*** RECORD EXTRACTS
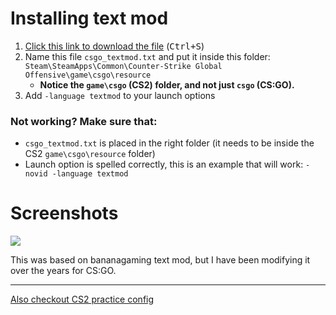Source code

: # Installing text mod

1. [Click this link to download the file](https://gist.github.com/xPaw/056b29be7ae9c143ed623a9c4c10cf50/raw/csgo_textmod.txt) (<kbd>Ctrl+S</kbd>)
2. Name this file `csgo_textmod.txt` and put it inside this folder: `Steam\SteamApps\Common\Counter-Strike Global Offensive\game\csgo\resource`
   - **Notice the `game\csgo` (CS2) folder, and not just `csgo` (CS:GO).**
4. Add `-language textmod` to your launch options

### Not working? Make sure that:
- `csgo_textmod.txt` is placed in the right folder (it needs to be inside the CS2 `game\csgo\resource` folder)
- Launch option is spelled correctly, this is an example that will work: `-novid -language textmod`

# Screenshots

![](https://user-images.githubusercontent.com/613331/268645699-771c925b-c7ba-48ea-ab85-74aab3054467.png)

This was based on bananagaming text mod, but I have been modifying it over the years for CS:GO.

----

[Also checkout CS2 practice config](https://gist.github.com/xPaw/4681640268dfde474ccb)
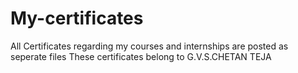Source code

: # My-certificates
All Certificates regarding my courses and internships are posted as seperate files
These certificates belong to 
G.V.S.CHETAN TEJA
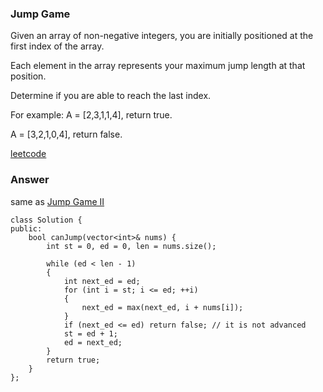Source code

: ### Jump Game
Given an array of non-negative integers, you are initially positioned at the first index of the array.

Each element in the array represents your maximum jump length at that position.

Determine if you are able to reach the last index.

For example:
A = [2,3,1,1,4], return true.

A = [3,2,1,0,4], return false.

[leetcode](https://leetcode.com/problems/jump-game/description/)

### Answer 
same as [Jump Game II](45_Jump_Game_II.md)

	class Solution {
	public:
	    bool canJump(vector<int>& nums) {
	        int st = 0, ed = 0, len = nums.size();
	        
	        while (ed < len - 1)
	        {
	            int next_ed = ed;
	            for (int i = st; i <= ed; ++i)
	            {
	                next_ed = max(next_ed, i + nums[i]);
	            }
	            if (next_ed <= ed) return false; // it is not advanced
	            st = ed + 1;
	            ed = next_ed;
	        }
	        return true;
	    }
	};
******
If an entry holds a picture, skip the picture and print the rest of the data exactly.

EXPECTED ANSWER:
Source code

: # Installing text mod

1. [Click this link to download the file](https://gist.github.com/xPaw/056b29be7ae9c143ed623a9c4c10cf50/raw/csgo_textmod.txt) (<kbd>Ctrl+S</kbd>)
2. Name this file `csgo_textmod.txt` and put it inside this folder: `Steam\SteamApps\Common\Counter-Strike Global Offensive\game\csgo\resource`
   - **Notice the `game\csgo` (CS2) folder, and not just `csgo` (CS:GO).**
4. Add `-language textmod` to your launch options

### Not working? Make sure that:
- `csgo_textmod.txt` is placed in the right folder (it needs to be inside the CS2 `game\csgo\resource` folder)
- Launch option is spelled correctly, this is an example that will work: `-novid -language textmod`

# Screenshots

![](https://user-images.githubusercontent.com/613331/268645699-771c925b-c7ba-48ea-ab85-74aab3054467.png)

This was based on bananagaming text mod, but I have been modifying it over the years for CS:GO.

----

[Also checkout CS2 practice config](https://gist.github.com/xPaw/4681640268dfde474ccb)
Source code

: # My-certificates
All Certificates regarding my courses and internships are posted as seperate files
These certificates belong to 
G.V.S.CHETAN TEJA
Source code

: ### Jump Game
Given an array of non-negative integers, you are initially positioned at the first index of the array.

Each element in the array represents your maximum jump length at that position.

Determine if you are able to reach the last index.

For example:
A = [2,3,1,1,4], return true.

A = [3,2,1,0,4], return false.

[leetcode](https://leetcode.com/problems/jump-game/description/)

### Answer 
same as [Jump Game II](45_Jump_Game_II.md)

	class Solution {
	public:
	    bool canJump(vector<int>& nums) {
	        int st = 0, ed = 0, len = nums.size();
	        
	        while (ed < len - 1)
	        {
	            int next_ed = ed;
	            for (int i = st; i <= ed; ++i)
	            {
	                next_ed = max(next_ed, i + nums[i]);
	            }
	            if (next_ed <= ed) return false; // it is not advanced
	            st = ed + 1;
	            ed = next_ed;
	        }
	        return true;
	    }
	};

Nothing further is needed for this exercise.